Make Quilting Easier

LeahDay

Leah Day has been teaching online since 2009. She's the creator of the Free Motion Quilting Project, a blog filled with thousands of quilting tutorial videos. Leah has written several books including 365 Free Motion Quilting Designs, Explore Walking Foot Quilting with Leah Day, and Mally the Maker and the Queen in the Quilt.

3 Responses

  1. shilsenbeck says:

    Leah — all great suggestions. I think these are important set-ups even for modest lap-size or wall quilts. I have a small Horn of America cabinet that my Janome sits down in. The cabinet has a left side extension (table top flips open) and a back extension that flips up. When all are open, that leaves a big square hole in the far left corner. Worse yet, the edges are sharp, which really catches the fabric. What an astoundingly poorly thought out design. I have addressed this by adding on an additional fold-out on the back extension (with an adjustable support leg) that fills the gap.
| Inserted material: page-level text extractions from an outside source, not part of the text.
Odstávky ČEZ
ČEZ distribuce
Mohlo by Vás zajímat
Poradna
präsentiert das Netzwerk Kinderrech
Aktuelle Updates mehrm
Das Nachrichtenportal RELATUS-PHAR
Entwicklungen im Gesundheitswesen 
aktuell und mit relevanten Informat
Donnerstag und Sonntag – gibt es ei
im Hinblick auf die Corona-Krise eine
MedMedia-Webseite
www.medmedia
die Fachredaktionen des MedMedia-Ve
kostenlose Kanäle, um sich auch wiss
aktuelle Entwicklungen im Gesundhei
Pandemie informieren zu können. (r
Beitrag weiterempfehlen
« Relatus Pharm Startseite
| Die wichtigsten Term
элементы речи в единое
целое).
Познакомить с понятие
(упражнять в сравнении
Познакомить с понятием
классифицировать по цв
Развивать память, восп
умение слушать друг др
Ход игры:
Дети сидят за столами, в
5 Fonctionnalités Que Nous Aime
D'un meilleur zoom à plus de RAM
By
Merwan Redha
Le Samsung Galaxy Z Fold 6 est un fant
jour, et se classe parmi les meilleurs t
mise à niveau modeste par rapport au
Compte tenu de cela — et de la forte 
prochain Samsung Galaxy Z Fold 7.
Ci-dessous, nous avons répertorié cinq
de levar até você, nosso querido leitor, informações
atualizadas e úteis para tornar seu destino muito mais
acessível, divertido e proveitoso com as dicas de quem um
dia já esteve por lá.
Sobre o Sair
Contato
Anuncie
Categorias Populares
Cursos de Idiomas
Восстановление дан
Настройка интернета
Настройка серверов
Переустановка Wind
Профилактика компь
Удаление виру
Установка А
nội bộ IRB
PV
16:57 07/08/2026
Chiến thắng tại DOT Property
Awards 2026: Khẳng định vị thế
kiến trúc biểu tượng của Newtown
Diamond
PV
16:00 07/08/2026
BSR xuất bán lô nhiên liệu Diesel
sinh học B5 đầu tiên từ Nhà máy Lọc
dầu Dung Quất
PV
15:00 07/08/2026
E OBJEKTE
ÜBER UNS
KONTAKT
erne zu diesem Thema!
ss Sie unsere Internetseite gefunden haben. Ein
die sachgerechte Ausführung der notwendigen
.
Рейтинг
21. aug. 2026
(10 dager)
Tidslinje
The whole thing is pushed into a corner, as you describe, to form a barrier on two sides and prevent the quilt from falling off the table. I also topped the entire surface with what amounts to an industrial strength super-slider — teflon on the top, fiber-glass fibers in the middle and sticky silicon on the bottom. It makes for a great work space.

    Keep the great advice coming …

  2. Laura Chaney says:

    Having the right equipment definitely helps. I also use the slider that you've recommended previously and love it.

  3. CaroleM says:

    So I've done all this but what I found at the end of the day is that the throat of my machine is just too small. I tried doing a large quilt but physically there was too much bulk whe working in the centre. So I won't do a king sized quilt again for a while. Or I need to learn hand quilting.